Durant la semaine, nous avons vécu différentes catéchèses dans de très belles églises parisiennes, dont une donnée par notre archevêque Jean-Claude Turcotte, avec la simplicité et l'humour qu'on lui connaissait, devant 3000 pèlerins! Il fut particulièrement heureux de venir rencontrer personnellement les jeunes de son diocèse. Éric C., de notre groupe, a eu le privilège de servir à l'autel, à cette occasion. Autre fait remarquable: tel qu'entendu, le réseau de télévision RDI a interviewé Mgr Turcotte, ce soir-là, et a ensuite suivi notre groupe pendant quelques jours, grâce à Yan, un de nos anciens de Jeunesse-à-Coeur l'Assomption, qui travaillait à cette station canadienne comme stagiaire monteur-vidéo et avait organisé cela (sur la photo, Mgr Turcotte est interviewé par un journaliste de RDI, lors de sa catéchèse à Paris).

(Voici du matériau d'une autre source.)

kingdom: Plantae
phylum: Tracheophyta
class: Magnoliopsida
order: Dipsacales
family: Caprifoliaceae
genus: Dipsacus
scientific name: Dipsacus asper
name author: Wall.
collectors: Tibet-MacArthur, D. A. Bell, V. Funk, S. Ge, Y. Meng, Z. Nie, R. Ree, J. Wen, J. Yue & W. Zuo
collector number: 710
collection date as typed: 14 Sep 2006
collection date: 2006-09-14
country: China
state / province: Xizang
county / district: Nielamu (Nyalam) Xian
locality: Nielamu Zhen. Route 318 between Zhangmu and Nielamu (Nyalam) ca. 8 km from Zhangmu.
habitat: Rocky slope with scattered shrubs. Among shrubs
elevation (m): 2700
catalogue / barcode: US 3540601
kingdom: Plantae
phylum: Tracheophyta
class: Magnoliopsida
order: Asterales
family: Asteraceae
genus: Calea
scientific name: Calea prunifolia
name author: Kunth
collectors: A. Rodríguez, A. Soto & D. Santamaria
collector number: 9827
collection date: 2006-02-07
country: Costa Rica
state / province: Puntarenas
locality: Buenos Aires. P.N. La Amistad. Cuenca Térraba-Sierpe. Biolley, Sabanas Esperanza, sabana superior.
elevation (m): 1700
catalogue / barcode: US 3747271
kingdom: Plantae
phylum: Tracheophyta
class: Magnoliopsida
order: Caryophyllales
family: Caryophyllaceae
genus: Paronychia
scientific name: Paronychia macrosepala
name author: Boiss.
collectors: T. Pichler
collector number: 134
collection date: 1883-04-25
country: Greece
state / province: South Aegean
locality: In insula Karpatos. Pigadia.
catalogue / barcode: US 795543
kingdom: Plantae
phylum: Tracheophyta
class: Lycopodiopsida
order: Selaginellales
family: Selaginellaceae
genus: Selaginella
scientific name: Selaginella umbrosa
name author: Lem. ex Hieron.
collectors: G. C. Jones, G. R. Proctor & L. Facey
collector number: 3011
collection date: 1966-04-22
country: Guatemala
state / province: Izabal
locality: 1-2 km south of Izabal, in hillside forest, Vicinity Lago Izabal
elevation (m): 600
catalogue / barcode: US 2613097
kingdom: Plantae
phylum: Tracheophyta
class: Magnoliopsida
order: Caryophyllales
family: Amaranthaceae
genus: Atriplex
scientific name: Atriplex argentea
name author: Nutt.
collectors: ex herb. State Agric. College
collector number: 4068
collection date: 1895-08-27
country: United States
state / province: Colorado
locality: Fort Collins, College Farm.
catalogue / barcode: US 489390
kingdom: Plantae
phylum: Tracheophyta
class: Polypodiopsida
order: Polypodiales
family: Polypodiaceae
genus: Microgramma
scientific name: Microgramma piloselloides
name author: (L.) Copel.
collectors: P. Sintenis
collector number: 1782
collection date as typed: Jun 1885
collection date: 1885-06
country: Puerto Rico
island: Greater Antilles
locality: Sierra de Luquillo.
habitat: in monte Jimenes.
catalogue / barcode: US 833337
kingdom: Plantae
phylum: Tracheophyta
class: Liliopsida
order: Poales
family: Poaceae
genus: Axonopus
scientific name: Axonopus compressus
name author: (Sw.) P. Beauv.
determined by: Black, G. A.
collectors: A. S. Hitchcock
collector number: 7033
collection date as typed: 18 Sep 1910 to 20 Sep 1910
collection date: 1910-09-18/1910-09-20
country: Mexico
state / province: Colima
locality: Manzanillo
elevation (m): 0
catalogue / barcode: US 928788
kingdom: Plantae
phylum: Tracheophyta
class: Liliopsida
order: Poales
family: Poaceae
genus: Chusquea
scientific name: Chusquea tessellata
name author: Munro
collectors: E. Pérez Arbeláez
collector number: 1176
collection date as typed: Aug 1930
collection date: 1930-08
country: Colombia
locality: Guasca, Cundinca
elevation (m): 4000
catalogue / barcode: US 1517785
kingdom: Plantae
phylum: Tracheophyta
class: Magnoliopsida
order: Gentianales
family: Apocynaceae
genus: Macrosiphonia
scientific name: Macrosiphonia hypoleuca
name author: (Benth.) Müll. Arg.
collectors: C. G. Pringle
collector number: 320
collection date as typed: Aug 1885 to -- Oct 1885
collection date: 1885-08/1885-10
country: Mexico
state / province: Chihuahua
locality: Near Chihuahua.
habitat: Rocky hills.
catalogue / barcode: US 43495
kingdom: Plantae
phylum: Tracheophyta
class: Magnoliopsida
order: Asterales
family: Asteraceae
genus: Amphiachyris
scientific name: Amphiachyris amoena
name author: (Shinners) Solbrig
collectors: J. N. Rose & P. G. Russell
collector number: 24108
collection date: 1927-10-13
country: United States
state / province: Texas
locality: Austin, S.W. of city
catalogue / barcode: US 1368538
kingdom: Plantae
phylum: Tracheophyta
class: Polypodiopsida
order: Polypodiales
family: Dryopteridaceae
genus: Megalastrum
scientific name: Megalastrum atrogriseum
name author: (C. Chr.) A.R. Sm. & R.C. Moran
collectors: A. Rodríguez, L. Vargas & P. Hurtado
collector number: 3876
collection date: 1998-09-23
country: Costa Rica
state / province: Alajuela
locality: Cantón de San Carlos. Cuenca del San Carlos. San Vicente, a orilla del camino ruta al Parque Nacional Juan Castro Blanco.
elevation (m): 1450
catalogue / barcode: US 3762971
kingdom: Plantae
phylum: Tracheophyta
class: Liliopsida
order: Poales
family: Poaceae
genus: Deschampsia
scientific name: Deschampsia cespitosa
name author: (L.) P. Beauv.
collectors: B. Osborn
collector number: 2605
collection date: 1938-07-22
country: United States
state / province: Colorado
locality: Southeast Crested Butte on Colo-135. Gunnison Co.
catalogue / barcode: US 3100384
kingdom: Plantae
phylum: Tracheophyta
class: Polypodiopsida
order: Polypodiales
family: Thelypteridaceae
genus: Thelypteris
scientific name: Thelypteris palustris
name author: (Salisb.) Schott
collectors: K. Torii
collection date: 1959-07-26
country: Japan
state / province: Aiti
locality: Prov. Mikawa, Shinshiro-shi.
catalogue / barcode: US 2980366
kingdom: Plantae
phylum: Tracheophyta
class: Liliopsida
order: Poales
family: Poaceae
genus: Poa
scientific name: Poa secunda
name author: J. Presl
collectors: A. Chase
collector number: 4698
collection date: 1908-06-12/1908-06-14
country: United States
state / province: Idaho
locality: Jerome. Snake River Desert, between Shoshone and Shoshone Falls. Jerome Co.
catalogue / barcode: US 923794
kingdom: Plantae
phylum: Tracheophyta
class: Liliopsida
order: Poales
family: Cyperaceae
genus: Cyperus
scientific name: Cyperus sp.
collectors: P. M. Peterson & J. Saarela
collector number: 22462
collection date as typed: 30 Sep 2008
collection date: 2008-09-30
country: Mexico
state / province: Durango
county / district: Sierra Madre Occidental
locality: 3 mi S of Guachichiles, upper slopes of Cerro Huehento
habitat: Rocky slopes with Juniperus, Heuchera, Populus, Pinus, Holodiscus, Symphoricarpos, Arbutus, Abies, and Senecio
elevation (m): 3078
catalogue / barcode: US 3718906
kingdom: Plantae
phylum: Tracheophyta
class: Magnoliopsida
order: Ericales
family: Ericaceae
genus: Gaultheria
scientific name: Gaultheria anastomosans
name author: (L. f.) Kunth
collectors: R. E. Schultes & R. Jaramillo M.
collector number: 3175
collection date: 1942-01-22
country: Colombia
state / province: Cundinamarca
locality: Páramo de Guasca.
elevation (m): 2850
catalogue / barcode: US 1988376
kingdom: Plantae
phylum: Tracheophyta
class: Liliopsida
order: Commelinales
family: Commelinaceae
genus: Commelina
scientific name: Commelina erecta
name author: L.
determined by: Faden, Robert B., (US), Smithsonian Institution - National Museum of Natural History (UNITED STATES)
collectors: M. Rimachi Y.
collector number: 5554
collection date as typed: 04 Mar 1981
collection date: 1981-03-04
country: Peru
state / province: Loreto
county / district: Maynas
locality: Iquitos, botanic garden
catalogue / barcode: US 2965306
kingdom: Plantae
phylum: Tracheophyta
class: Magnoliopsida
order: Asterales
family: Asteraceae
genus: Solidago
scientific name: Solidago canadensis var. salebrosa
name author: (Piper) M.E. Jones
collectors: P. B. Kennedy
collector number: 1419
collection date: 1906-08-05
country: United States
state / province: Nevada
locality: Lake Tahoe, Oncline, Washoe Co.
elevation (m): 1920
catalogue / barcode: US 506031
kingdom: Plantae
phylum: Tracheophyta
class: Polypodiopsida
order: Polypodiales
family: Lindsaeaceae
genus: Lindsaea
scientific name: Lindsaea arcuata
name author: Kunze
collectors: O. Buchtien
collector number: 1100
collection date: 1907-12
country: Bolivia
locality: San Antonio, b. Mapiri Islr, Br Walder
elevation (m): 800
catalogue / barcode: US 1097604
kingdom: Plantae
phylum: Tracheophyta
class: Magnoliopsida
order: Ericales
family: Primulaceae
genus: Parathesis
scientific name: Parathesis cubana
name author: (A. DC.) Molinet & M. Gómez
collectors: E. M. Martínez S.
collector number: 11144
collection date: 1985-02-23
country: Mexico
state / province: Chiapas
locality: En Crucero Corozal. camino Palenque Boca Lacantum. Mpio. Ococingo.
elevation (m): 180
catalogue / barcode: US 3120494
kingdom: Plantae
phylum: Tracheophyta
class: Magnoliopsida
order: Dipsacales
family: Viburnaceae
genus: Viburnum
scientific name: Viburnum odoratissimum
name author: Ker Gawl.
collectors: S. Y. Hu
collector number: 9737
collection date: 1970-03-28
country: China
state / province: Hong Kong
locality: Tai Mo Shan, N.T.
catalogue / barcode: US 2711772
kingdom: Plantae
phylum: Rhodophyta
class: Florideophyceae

Je m'en voudrais de ne pas vous parler de l'une de nos découvertes. On nous avait parlé de la possibilité de voir de nombreux excréments de chiens dans les rues (ce ne fut pas le cas!) mais jamais on nous avait mentionné la présence de cet objet inusité (au moins pour nous...), présent partout, pour les humains, souvent en plein milieu des larges trottoirs, bondés pour l'événement: les 'uri-trottoirs'! (voir un exemple au bas de l'article). Il s'agit d'urinoirs en plein air. Hé oui. Trois hommes pouvaient y prendre place en même temps, se voyant la tête... Je m'étais juré ne jamais les utiliser, mais la nature a voulu autrement. Franchement intimidant...mais si pratique, je vous le confirme!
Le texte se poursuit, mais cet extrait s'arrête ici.